You are viewing a plain text version of this content. The canonical link for it is here.

Posted to dev@subversion.apache.org by Julian Foad <ju...@wandisco.com> on 2011/09/30 11:40:31 UTC

Thought experiment - follow logs back before r1 into previous repository

I want to share with you an idea that came to me from a customer.  I'm
not at all proposing that anybody should do this, I'm just curious what
you think.

Imagine, if you will, that we are coders working in a Subversion
repository that has grown very large and that for IT reasons a decision
has been made to freeze the repository -- make it read-only -- and a new
repository has been created, taking a snapshot of the old HEAD and
importing that as the new r1.  We are to continue our development work
in the new repository.

Those of you who are "old" enough svn devs, think back to when
Subversion became self-hosting, starting with a snapshow of the head of
the CVS repository.  All the prior history was back before r1,
inaccessible via Subversion.  Was that a big problem?  No, it wasn't,
and I know that the snapshot approach is often recommended as a
pragmatic and perfectly reasonable way to migrate from one VCS to
another.  But maybe this time there will be hundreds of developers
working in dozens of projects[1].

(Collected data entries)
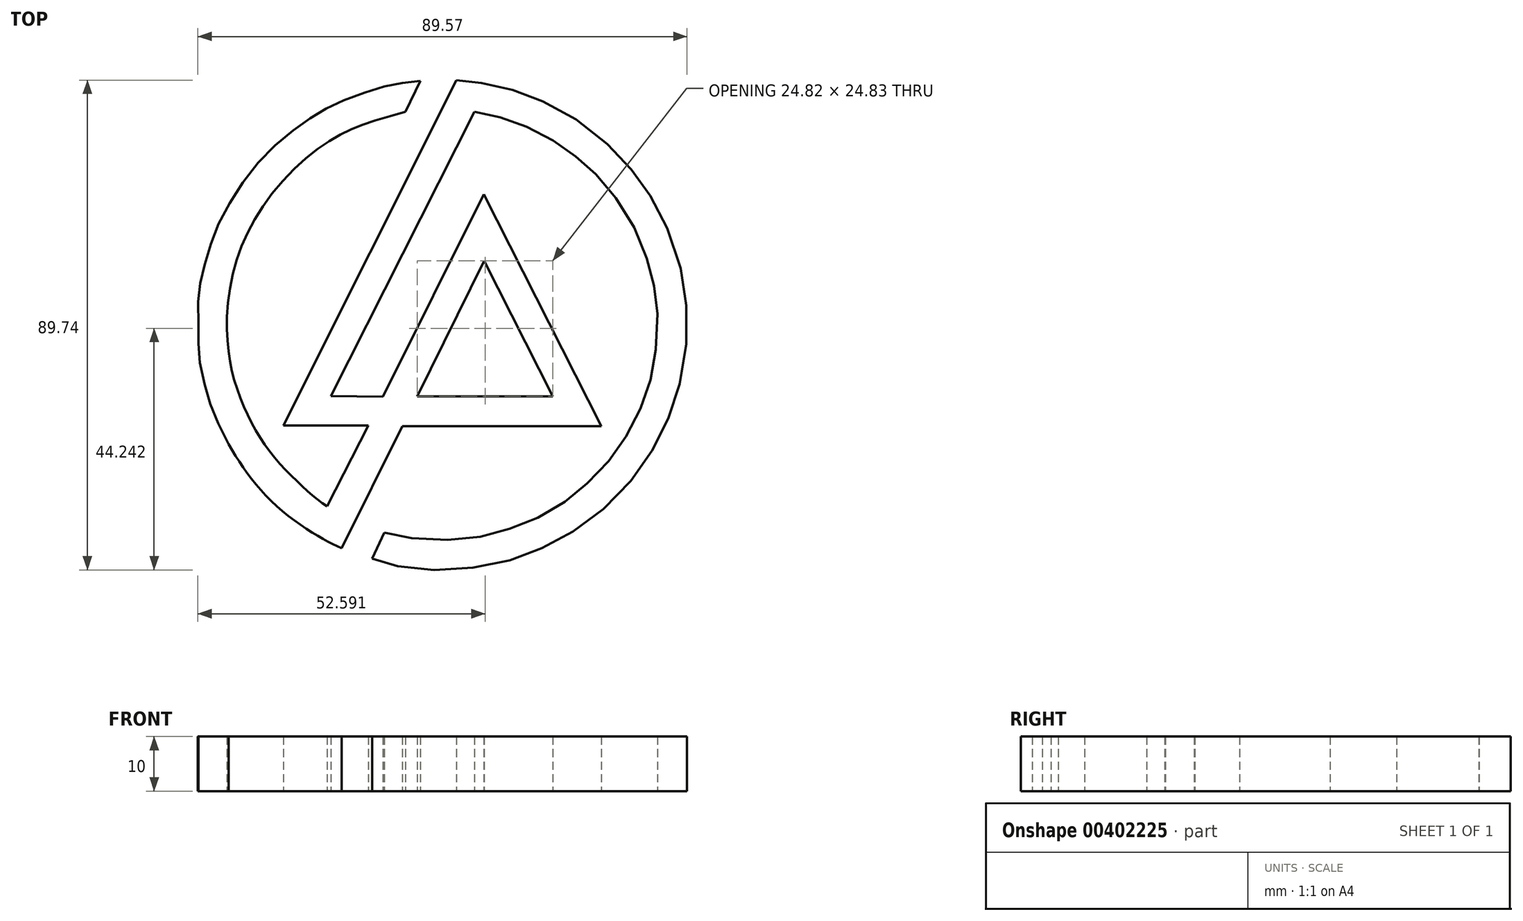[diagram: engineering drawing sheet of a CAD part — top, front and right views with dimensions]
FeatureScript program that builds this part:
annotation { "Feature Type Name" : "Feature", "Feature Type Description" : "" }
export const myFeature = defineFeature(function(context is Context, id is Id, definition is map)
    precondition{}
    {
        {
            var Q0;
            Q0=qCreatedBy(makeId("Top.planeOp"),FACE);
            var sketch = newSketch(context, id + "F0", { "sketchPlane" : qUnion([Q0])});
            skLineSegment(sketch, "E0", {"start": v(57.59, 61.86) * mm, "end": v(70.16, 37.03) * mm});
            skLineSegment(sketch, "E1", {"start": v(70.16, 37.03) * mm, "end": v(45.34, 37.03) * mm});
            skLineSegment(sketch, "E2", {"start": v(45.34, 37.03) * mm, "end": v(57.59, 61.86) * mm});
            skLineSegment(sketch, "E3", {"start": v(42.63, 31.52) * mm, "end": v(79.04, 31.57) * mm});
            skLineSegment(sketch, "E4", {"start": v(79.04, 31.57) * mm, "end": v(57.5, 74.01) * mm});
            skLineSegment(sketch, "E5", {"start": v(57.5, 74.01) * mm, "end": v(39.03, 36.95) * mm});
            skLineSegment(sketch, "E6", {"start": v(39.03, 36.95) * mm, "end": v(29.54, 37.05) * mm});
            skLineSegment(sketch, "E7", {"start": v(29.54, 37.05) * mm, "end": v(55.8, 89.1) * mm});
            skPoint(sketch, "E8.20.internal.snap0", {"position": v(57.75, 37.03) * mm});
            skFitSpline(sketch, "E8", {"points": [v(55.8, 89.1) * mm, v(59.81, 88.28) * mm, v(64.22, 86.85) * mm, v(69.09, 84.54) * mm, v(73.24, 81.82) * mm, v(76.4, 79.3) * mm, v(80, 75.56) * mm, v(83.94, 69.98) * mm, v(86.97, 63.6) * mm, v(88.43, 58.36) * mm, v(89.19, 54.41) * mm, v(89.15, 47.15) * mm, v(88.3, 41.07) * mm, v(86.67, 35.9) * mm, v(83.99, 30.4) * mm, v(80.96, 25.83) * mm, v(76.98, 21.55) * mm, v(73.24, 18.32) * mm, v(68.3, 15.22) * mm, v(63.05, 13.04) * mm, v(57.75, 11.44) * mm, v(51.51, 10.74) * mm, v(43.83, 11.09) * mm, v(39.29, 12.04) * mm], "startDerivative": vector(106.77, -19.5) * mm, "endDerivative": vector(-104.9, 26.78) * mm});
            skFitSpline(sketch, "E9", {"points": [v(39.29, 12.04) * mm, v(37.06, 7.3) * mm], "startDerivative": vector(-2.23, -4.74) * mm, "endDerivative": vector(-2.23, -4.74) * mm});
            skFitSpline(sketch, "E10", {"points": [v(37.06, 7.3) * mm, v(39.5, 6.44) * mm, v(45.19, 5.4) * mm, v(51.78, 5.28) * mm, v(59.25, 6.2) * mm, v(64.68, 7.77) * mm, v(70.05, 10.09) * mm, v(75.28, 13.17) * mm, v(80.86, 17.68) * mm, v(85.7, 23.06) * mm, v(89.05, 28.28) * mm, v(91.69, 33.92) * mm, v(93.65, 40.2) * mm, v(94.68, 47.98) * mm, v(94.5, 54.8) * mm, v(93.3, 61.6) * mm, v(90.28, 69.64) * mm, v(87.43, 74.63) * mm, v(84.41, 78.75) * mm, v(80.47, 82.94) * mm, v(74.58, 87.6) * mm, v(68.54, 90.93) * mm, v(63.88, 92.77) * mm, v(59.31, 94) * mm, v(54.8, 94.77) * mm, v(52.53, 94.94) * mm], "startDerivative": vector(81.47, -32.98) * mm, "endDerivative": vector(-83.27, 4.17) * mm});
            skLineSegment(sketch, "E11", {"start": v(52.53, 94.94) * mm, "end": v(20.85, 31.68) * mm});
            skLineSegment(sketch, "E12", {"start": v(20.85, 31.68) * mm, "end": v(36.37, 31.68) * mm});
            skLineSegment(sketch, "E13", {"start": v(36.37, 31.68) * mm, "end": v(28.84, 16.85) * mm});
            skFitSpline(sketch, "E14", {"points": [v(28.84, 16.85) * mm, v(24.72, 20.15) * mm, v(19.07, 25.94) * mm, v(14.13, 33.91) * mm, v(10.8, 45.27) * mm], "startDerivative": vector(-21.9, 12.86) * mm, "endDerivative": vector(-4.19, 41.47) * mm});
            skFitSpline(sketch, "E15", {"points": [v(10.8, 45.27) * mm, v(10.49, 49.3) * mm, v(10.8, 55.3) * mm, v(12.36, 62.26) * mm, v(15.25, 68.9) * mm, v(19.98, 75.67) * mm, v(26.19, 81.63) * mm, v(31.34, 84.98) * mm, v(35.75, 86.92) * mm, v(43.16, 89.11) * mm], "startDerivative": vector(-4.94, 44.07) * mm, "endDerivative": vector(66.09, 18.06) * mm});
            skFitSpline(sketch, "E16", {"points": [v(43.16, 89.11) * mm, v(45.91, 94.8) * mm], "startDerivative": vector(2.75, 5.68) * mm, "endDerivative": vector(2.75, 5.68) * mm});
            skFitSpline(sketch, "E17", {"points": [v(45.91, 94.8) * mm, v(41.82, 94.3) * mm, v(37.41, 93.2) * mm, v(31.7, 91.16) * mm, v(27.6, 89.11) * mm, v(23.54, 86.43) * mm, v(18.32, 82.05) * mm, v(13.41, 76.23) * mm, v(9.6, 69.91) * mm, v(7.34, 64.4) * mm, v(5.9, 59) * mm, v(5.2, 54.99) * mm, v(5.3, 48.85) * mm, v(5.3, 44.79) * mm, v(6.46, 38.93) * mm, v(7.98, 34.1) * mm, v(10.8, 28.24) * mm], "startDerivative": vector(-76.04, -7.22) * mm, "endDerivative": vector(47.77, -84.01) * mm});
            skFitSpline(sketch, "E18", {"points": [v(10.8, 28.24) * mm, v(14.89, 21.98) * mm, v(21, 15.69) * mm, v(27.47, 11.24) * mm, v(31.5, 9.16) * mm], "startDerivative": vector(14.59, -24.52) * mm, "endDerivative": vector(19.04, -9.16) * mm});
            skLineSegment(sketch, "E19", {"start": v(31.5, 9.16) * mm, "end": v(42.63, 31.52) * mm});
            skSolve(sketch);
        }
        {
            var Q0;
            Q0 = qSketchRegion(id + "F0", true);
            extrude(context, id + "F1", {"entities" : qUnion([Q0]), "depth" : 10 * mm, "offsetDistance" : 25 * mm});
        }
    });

* * *

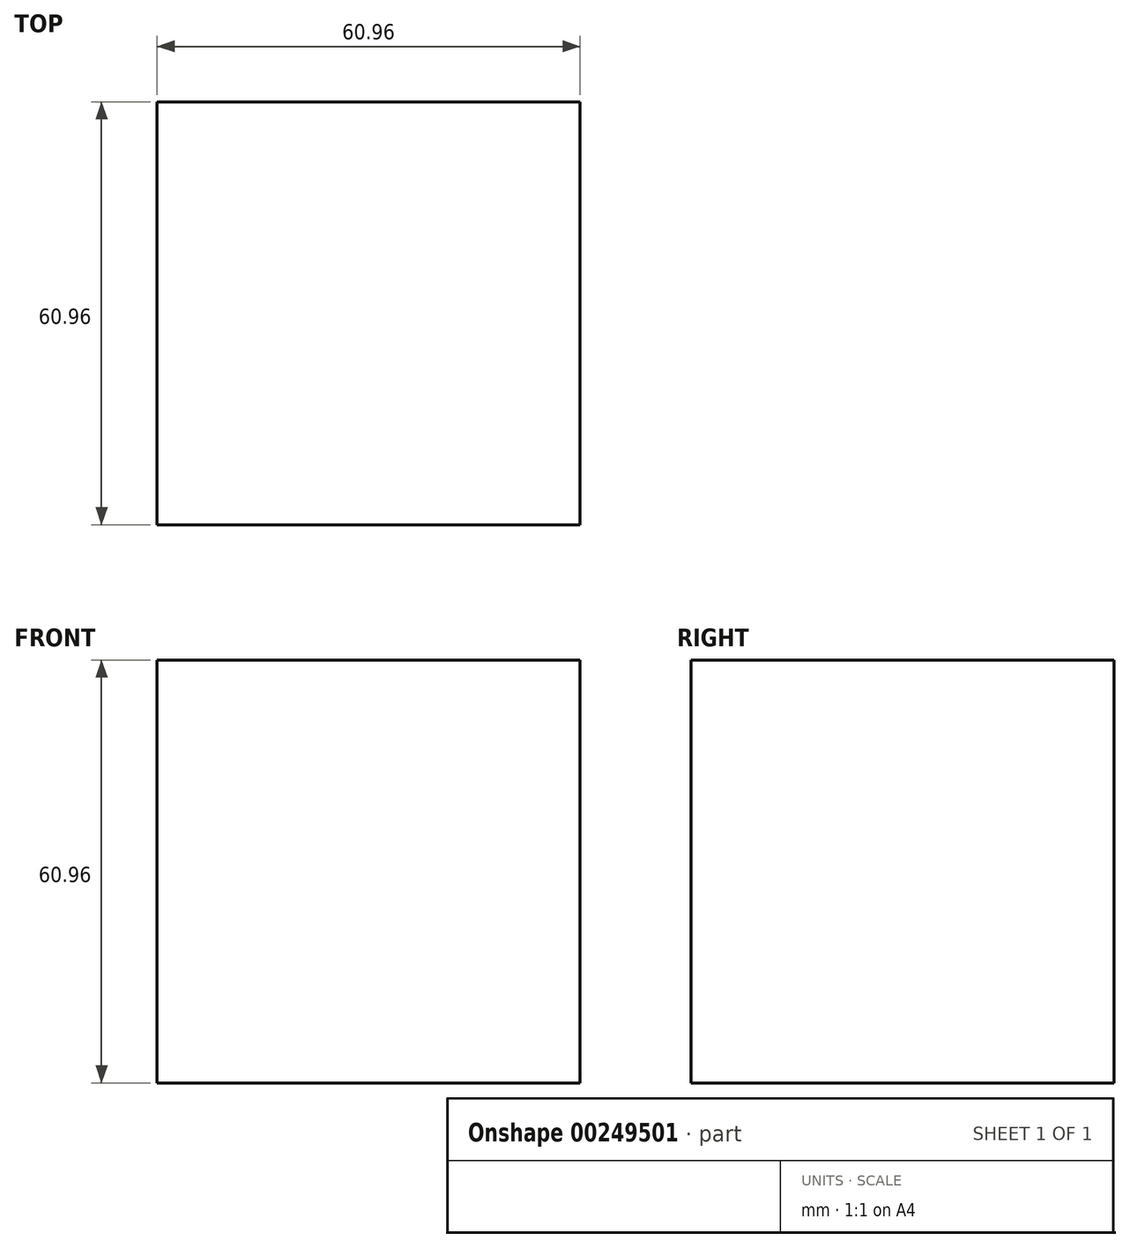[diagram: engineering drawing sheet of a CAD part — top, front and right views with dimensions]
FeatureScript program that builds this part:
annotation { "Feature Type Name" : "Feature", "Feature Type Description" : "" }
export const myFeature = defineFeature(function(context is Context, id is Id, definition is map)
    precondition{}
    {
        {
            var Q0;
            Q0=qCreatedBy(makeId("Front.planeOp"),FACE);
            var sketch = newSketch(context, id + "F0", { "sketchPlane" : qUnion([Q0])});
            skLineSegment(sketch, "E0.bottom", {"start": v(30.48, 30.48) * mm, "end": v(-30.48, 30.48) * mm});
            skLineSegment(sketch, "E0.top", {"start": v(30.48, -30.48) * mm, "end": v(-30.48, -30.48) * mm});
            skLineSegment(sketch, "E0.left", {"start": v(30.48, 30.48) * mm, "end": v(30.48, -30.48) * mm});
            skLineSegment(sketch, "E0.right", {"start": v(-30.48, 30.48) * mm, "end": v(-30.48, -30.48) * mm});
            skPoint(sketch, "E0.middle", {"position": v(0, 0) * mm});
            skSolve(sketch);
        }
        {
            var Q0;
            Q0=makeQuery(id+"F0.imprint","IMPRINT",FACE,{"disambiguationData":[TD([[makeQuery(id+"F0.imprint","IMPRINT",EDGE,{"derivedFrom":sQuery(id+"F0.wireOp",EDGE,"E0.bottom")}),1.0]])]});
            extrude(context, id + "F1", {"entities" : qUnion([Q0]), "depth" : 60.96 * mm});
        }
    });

==

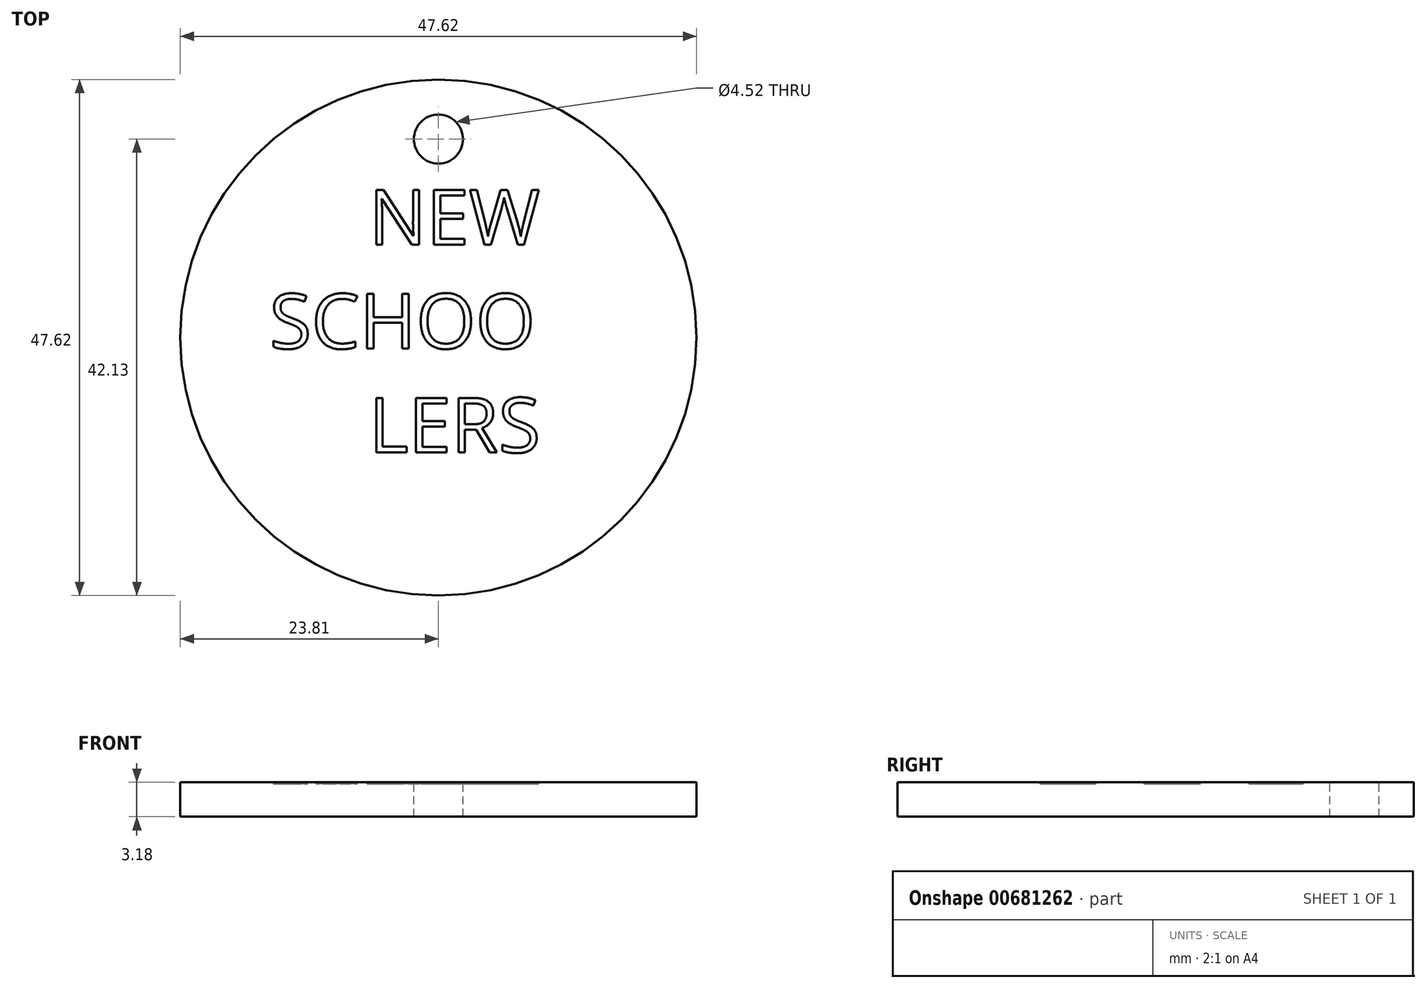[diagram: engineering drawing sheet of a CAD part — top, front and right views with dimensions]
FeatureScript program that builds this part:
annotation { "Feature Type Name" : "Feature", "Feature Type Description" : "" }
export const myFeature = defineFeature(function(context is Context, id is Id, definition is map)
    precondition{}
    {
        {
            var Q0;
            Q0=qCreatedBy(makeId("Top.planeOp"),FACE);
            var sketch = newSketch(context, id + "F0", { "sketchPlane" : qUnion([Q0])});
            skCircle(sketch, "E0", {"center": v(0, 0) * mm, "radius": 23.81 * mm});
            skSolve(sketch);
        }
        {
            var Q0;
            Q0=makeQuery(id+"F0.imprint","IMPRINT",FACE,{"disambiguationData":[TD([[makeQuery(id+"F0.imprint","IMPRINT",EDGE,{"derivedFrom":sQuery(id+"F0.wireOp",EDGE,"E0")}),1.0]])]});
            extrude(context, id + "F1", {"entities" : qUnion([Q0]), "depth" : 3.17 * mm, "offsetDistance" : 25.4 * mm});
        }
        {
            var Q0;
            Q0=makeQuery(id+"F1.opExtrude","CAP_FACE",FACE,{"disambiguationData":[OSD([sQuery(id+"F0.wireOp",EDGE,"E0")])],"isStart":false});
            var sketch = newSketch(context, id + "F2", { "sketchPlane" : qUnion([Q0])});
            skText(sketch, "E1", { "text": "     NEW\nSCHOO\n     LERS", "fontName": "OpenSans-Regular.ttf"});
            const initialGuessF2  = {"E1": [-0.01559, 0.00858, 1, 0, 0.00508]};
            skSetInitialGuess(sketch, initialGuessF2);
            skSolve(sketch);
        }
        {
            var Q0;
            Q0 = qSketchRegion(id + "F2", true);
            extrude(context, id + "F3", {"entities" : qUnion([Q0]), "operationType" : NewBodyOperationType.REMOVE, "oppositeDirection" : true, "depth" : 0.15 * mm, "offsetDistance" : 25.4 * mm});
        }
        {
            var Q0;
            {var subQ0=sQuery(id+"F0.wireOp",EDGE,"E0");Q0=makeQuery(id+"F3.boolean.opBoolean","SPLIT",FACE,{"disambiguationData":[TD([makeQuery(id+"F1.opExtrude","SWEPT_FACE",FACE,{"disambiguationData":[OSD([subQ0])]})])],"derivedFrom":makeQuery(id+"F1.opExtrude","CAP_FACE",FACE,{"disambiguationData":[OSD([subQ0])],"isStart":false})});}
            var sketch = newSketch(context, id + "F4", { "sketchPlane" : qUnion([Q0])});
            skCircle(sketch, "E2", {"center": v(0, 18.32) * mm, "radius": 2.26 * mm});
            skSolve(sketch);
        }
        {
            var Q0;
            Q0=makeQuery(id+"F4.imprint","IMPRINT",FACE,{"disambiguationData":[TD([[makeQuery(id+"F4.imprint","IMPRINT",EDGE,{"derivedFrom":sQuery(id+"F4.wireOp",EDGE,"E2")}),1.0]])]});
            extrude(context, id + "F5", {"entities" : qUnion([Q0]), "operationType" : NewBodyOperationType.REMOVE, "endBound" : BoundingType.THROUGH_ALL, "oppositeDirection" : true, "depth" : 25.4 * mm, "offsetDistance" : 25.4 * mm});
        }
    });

> [What to do]:
**1)** Write out the part of the mailing list post that opens with the words "Those of you" and closes with "dozens of projects[1].", substituting "engineers" for "developers".
**2)** List every line of the records that contains the string "offsetDistance".
The mailing list post and the CAD file records come from unrelated sources.

> [Responses per task]:
**1)**
Those of you who are "old" enough svn devs, think back to when
Subversion became self-hosting, starting with a snapshow of the head of
the CVS repository.  All the prior history was back before r1,
inaccessible via Subversion.  Was that a big problem?  No, it wasn't,
and I know that the snapshot approach is often recommended as a
pragmatic and perfectly reasonable way to migrate from one VCS to
another.  But maybe this time there will be hundreds of engineers
working in dozens of projects[1].

**2)**
            extrude(context, id + "F1", {"entities" : qUnion([Q0]), "depth" : 10 * mm, "offsetDistance" : 25 * mm});
            extrude(context, id + "F1", {"entities" : qUnion([Q0]), "depth" : 3.17 * mm, "offsetDistance" : 25.4 * mm});
            extrude(context, id + "F3", {"entities" : qUnion([Q0]), "operationType" : NewBodyOperationType.REMOVE, "oppositeDirection" : true, "depth" : 0.15 * mm, "offsetDistance" : 25.4 * mm});
            extrude(context, id + "F5", {"entities" : qUnion([Q0]), "operationType" : NewBodyOperationType.REMOVE, "endBound" : BoundingType.THROUGH_ALL, "oppositeDirection" : true, "depth" : 25.4 * mm, "offsetDistance" : 25.4 * mm});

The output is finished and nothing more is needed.